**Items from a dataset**
=== Begin Enclosure ===

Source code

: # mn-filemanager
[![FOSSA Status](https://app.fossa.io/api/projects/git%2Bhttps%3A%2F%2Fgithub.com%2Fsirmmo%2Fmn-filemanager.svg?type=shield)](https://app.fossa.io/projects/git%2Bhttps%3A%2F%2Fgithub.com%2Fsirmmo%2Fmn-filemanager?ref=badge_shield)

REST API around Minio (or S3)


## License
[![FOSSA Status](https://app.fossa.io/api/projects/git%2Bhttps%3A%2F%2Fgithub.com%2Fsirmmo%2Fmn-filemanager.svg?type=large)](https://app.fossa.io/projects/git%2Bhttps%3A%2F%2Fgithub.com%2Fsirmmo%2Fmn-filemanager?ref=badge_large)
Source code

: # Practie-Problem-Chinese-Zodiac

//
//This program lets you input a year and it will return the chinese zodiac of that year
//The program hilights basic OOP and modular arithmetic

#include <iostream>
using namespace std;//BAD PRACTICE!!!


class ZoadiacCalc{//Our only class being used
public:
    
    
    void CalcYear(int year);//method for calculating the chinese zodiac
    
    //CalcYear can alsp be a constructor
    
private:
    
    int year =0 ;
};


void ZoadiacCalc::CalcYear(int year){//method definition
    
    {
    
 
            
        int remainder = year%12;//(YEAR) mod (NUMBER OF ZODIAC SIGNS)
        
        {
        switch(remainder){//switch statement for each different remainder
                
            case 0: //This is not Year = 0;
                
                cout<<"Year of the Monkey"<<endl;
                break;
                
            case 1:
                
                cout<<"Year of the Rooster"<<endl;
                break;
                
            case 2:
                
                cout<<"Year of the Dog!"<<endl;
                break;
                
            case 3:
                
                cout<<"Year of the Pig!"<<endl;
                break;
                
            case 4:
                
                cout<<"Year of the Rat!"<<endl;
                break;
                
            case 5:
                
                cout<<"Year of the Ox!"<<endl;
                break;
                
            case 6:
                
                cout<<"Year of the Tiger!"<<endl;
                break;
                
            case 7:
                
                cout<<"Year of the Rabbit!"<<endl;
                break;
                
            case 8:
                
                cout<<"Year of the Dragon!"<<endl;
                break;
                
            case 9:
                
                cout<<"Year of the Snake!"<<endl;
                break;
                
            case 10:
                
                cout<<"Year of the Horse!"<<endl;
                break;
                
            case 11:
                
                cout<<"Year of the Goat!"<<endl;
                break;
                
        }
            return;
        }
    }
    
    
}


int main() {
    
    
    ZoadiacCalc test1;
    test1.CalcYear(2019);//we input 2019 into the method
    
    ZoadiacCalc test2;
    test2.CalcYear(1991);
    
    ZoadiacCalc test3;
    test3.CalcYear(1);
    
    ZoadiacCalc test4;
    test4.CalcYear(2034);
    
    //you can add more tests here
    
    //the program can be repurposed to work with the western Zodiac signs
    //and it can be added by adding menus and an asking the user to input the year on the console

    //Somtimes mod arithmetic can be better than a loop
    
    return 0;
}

=== End Enclosure ===

**WORK INSTRUCTIONS**
The response has to give back every record verbatim.

**TASK OUTPUT**
Source code

: # mn-filemanager
[![FOSSA Status](https://app.fossa.io/api/projects/git%2Bhttps%3A%2F%2Fgithub.com%2Fsirmmo%2Fmn-filemanager.svg?type=shield)](https://app.fossa.io/projects/git%2Bhttps%3A%2F%2Fgithub.com%2Fsirmmo%2Fmn-filemanager?ref=badge_shield)

REST API around Minio (or S3)


## License
[![FOSSA Status](https://app.fossa.io/api/projects/git%2Bhttps%3A%2F%2Fgithub.com%2Fsirmmo%2Fmn-filemanager.svg?type=large)](https://app.fossa.io/projects/git%2Bhttps%3A%2F%2Fgithub.com%2Fsirmmo%2Fmn-filemanager?ref=badge_large)
Source code

: # Practie-Problem-Chinese-Zodiac

//
//This program lets you input a year and it will return the chinese zodiac of that year
//The program hilights basic OOP and modular arithmetic

#include <iostream>
using namespace std;//BAD PRACTICE!!!


class ZoadiacCalc{//Our only class being used
public:
    
    
    void CalcYear(int year);//method for calculating the chinese zodiac
    
    //CalcYear can alsp be a constructor
    
private:
    
    int year =0 ;
};


void ZoadiacCalc::CalcYear(int year){//method definition
    
    {
    
 
            
        int remainder = year%12;//(YEAR) mod (NUMBER OF ZODIAC SIGNS)
        
        {
        switch(remainder){//switch statement for each different remainder
                
            case 0: //This is not Year = 0;
                
                cout<<"Year of the Monkey"<<endl;
                break;
                
            case 1:
                
                cout<<"Year of the Rooster"<<endl;
                break;
                
            case 2:
                
                cout<<"Year of the Dog!"<<endl;
                break;
                
            case 3:
                
                cout<<"Year of the Pig!"<<endl;
                break;
                
            case 4:
                
                cout<<"Year of the Rat!"<<endl;
                break;
                
            case 5:
                
                cout<<"Year of the Ox!"<<endl;
                break;
                
            case 6:
                
                cout<<"Year of the Tiger!"<<endl;
                break;
                
            case 7:
                
                cout<<"Year of the Rabbit!"<<endl;
                break;
                
            case 8:
                
                cout<<"Year of the Dragon!"<<endl;
                break;
                
            case 9:
                
                cout<<"Year of the Snake!"<<endl;
                break;
                
            case 10:
                
                cout<<"Year of the Horse!"<<endl;
                break;
                
            case 11:
                
                cout<<"Year of the Goat!"<<endl;
                break;
                
        }
            return;
        }
    }
    
    
}


int main() {
    
    
    ZoadiacCalc test1;
    test1.CalcYear(2019);//we input 2019 into the method
    
    ZoadiacCalc test2;
    test2.CalcYear(1991);
    
    ZoadiacCalc test3;
    test3.CalcYear(1);
    
    ZoadiacCalc test4;
    test4.CalcYear(2034);
    
    //you can add more tests here
    
    //the program can be repurposed to work with the western Zodiac signs
    //and it can be added by adding menus and an asking the user to input the year on the console

    //Somtimes mod arithmetic can be better than a loop
    
    return 0;
}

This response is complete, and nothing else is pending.